» What this task involves:
How many lines in the records below hold the string "muntanya"? Answer with the number alone.

Data provided below:

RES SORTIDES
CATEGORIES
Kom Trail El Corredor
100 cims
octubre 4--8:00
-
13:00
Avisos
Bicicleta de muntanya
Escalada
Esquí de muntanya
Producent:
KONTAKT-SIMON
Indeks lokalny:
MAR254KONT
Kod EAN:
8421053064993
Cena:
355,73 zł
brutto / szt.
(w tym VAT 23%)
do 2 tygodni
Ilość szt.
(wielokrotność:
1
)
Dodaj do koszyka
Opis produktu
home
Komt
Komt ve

End of Data provided.
Data provided below:

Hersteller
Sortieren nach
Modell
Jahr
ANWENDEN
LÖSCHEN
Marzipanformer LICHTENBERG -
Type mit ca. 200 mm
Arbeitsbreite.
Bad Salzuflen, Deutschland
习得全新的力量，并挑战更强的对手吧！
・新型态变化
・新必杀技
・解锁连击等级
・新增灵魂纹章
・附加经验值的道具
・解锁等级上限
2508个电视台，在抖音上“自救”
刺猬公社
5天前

End of Data provided.
Data provided below:

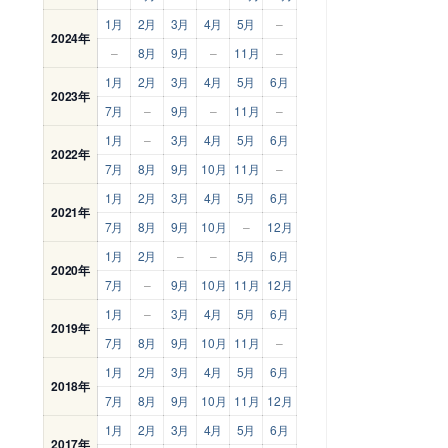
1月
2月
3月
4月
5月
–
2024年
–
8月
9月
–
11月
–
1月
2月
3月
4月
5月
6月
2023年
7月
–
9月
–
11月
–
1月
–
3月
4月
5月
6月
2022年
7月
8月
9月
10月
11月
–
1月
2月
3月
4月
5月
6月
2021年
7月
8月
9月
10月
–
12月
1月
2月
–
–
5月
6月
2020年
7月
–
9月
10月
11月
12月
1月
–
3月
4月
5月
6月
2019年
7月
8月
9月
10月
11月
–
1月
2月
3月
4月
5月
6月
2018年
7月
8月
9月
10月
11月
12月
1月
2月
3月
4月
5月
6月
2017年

End of Data provided.

» Written response:
2